HANDS-ON EXPERIENCE: Workforce program could lead to future full-time employment for students


Eastern Hancock senior Jacob Moss, left, talks with Hancock County Surveyor Susan Bodkin. Adam Barton, EHMS/HS Principal said EH has been working with local businesses on increasing workplace opportunities for students. These businesses include the Hancock County Government office, the Assessor’s Office, the Auditor’s Office, the Surveyor’s Office, the Recorder’s Office, and most recently with Hancock Regional Hospital. Moss, who will be attending Ball State next year, has been working directly with the county surveyors staff getting valuable hands on experience. Tuesday, Feb.1, 2022.

(Tom Russo| Daily Reporter)

EASTERN HANCOCK — On days when he’s not going over plans for buildings and property lines, Logan Moss is out looking at beaver dams or drain piping and walking through the mud to see where things are.

The bright, energetic Eastern Hancock senior is interested in going to college and getting into the field of construction management. He feels fortunate to be able to step into the real work field and get all kinds of professional business experience with his job at the the county surveyor’s office.

“It’s been really interesting so far working at the surveyor’s office,” Moss said. “It’s something I never imagined I’d ever do, but I really like it.”

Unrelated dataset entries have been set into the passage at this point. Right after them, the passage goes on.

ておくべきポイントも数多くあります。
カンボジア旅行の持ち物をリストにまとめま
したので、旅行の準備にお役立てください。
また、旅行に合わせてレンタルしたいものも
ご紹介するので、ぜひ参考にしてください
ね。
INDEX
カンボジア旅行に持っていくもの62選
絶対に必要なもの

Officials at Eastern Hancock schools, like most in the county, for many years have had a workforce program allowing students to go to school half day and then attend a different school offering technical classes or have some kind of part-time job. However, the focus has shifted recently, and school officials are teaming with professional businesses in the community to give students real work experience in the field they may make a career out of rather than just getting workforce credits sitting in a classroom.

“We’re not talking about jobs at a fast-food place,” said Adam Barton, Eastern Hancock High School principal.

District officials want students to start getting hands-on experience in a professional job setting – one that could lead to a real career offering students a taste for where they are headed next.

Barton and George Philhower, superintendent of Eastern Hancock schools, met with all their seniors around Thanksgiving and found out what future plans the upperclassmen had once they graduate.

About that same time, officials from Ninestar, the Hancock County Government Office, the Assessor’s Office, the Auditor’s Office, the Surveyor’s Office, the Recorder’s Office, and most recently Hancock Regional Hospital expressed interest in getting high school students internships and summer jobs.

“Many of these offices and businesses will be having openings in the coming years, and it’s a great way for them to introduce career possibilities to our students,” Barton said.

Other businesses are coming on board and being progressive, trying to get students into the door right out of high school, Barton added. Many businesses are offering training and paying for certifications and specialized classes with the hopes of a high school student finding a job with the business, something they’ll do for the next several decades.

“Some of the electrical companies and others are trying to build a farm system for future employment,” Barton said. “It’s a great recruiting tactic for them, and it gives our kids an opportunity to see if they like the work.”

Susan Bodkins, the county surveyor, was thrilled to have Moss join her team this semester. She noted they’ve always had student employees help out in the summer, but said it was getting harder to get the students to commit. Katie Molinder, the county assessor, suggested reaching out to county high schools to get more local school students involved in county government.

“She sort of got us going with this and I said, ‘Yes, I would be interested’ because if we can get some young kids working in our office maybe they’ll stick around,” Bodkin said.

It’s been a double blessing for the surveyor’s office, having Moss on board learning the ropes during the school year and then giving him an opportunity to work through the summer before he heads to college,” Bodkin said.

“A lot of kids don’t know what really happens in local government. We have inside and outside work, so Logan has had a chance to learn a lot,” Bodkin said. “He’s gotten a feel for everything we do.”

Moss agrees.

Getting the hands-on work at a county government office has been a great opportunity to learn about how things work, and it is giving him some direction for his future.

“The people at Eastern Hancock are helping us figure out what we want to achieve and giving us a path to do that,” Moss said.

There is a chance Moss will become a surveyor after college he said, a field of business he would have not known about had school and county officials not stepped up and worked together to share that work experience with a high school student.

“At first, it was something I was just interested in,” Moss said. “But now it’s a career I’m really considering because of how much I am enjoying it.”

Barton noted they’ve already talked with their underclassmen to figure out what fields students might be interested in, breaking them into groups such as medical, agriculture, technical and business and then providing them real work experience to see if the field is right for them.

“What I really like about this is, instead of having a career day where all 400 of our kids might listen to a speaker they may not even be interested in, we now have a focused list of our students and can help them find out information in the fields they are really interested in,” Barton said.